The best known vocal section of the work is “Ode to Joy,” the 1785 poem by Friedrich Schiller that is part of the symphony’s final movement, combining soloists, chorus, and orchestra. Spillane says the range and rhythm of the choral elements are challenging.
“The music is hard,” Spillane says. “You have to learn the language of Beethoven when you are first learning it. You think: That doesn’t work. What was he thinking? The pitches, rhythms, and counterpoints, they just seem odd. After you work on them for a while they go together. They’re smaller pieces of a puzzle and at first you can’t conceptualize the whole. Once it comes together, it’s better than any puzzle you’ve ever done.”
Felder says he has a disciplined and systematic approach to mastering a score that he will conduct, a method he teaches to his students in Orchestral Studies. He goes through a work as many as a dozen times, with each study aimed at uncovering different information – such as instrumentation, harmonic analysis, and melodic analysis — that will help him master the work before presenting it to musicians.
“By the time I’m done, I know the piece very well and am ready to rehearse,” Felder says. “Depending on the piece, if it’s a Haydn symphony for example, I can do those 12 trips in a couple of hours. If it’s a monumental piece, like a Mahler or the Beethoven symphony, it may take two or three months to get through those steps and feel really comfortable with it.”
Felder encourages his student musicians to listen to different recordings of a piece such as Beethoven’s 9th, so they can become familiar with a work they may not know very well. As part of their studies, UConn music students have access to the Naxos Music Library, which contains nearly 90,000 compact disc-length recordings of the classical repertoire.

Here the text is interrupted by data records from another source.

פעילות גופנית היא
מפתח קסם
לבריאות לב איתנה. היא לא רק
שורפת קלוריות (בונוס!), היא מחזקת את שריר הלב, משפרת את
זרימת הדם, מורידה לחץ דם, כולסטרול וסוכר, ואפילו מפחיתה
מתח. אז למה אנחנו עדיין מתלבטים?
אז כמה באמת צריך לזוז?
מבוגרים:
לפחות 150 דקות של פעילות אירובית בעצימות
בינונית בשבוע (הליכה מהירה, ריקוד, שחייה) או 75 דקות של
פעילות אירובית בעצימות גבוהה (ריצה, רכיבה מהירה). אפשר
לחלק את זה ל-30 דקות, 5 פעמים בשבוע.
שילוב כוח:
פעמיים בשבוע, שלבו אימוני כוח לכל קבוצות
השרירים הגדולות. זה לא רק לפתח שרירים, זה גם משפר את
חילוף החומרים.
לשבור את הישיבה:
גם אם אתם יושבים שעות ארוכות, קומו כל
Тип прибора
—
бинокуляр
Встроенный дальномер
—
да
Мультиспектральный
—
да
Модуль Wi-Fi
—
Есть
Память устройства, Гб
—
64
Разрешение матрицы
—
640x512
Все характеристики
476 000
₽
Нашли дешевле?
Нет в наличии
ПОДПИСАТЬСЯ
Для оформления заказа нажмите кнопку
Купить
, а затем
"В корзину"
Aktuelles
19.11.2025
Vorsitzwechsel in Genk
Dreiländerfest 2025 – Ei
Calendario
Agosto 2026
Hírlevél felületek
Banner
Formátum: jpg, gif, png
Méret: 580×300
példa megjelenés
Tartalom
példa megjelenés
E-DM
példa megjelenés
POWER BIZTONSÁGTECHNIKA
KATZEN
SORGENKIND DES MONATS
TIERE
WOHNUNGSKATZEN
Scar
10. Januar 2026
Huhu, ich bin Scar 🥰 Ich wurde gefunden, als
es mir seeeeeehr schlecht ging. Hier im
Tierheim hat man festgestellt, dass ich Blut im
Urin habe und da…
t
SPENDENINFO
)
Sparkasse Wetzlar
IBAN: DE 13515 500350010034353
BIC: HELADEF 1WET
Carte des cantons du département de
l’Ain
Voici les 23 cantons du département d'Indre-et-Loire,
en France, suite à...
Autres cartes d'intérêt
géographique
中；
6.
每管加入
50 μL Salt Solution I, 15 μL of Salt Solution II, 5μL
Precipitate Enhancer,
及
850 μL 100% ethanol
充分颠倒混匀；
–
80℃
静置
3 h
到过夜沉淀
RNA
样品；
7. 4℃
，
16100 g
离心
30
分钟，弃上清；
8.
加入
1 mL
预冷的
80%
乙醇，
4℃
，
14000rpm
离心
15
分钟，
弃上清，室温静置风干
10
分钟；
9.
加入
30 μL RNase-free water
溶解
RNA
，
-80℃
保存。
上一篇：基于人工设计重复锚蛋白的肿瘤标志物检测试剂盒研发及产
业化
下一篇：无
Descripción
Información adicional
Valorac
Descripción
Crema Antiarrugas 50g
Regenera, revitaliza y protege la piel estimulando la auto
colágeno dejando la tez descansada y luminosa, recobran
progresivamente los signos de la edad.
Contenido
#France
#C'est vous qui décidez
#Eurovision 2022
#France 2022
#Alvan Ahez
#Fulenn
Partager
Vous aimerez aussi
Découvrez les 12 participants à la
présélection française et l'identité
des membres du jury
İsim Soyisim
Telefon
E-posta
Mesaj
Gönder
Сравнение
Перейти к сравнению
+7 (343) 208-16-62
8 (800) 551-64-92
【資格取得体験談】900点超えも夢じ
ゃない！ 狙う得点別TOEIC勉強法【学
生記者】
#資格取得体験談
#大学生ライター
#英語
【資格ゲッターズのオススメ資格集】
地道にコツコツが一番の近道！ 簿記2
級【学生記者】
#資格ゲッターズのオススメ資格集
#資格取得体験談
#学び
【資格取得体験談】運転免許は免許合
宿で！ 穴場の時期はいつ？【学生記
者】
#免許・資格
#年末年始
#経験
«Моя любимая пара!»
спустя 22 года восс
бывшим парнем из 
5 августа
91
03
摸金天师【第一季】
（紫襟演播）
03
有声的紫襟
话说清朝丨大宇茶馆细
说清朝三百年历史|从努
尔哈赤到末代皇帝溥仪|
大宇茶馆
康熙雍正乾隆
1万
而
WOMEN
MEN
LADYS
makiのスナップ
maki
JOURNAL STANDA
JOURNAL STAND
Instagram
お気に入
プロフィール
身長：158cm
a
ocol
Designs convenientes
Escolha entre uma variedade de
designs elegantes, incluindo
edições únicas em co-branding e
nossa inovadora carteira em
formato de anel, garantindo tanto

He may also listen to recordings after his initial study of a piece, but avoids doing so before he has a thorough understanding of what the composer has written.
“There is a real danger of making ill-informed performance decisions if one listens to someone else’s interpretation without truly knowing what the composer wrote,” Felder says. “The gray areas are not written down, and this is where an artist needs to offer an interpretation. There is an Italian word stringendo, which means go faster. It doesn’t say how much faster; that’s an interpretive thing I will have to decide. Do I want to run, trot, or walk quickly? If I listen to a recording I may hear that the conductor runs, or in another version he walks fast, but still a stroll. Without my initial study of the piece, I could think one of these interpretations may be what the composer wrote rather than a choice made by a particular conductor.”
In mid-November, when the two UConn choral groups and orchestra were brought together for the first time in a large rehearsal room in the Music Building, Felder and Spillane stopped and started sections of “Symphony No. 9” and the two other program works – Schubert’s “Magnificat” and “Antiphon” by Vaughn Williams – to provide guidance for their musicians.
“If we can come to this moment and present that in that sort of controlled, serious way, it’s a wonderful dramatic moment in the piece,” Felder told the vocalists, after they had completed a section of the Beethoven work he had corrected for timing. “But if it rushes and feels urgent or out of control, it loses that impact.”
The two professors say they look forward to collaborating in the future on other works that incorporate choral and orchestral ensembles, such as Carl Orff’s “Carmina Burana,” Gabriel Fauré’s “Requiem in D Minor,” or the Holocaust remembrance by Stephen Paulus, “To Be Certain of the Dawn.”
“We’re going to try to do something every year, some major work,” Spillane says. “There is so much great music for large chorus and orchestra, and it’s an experience both our chorus and audience should have.”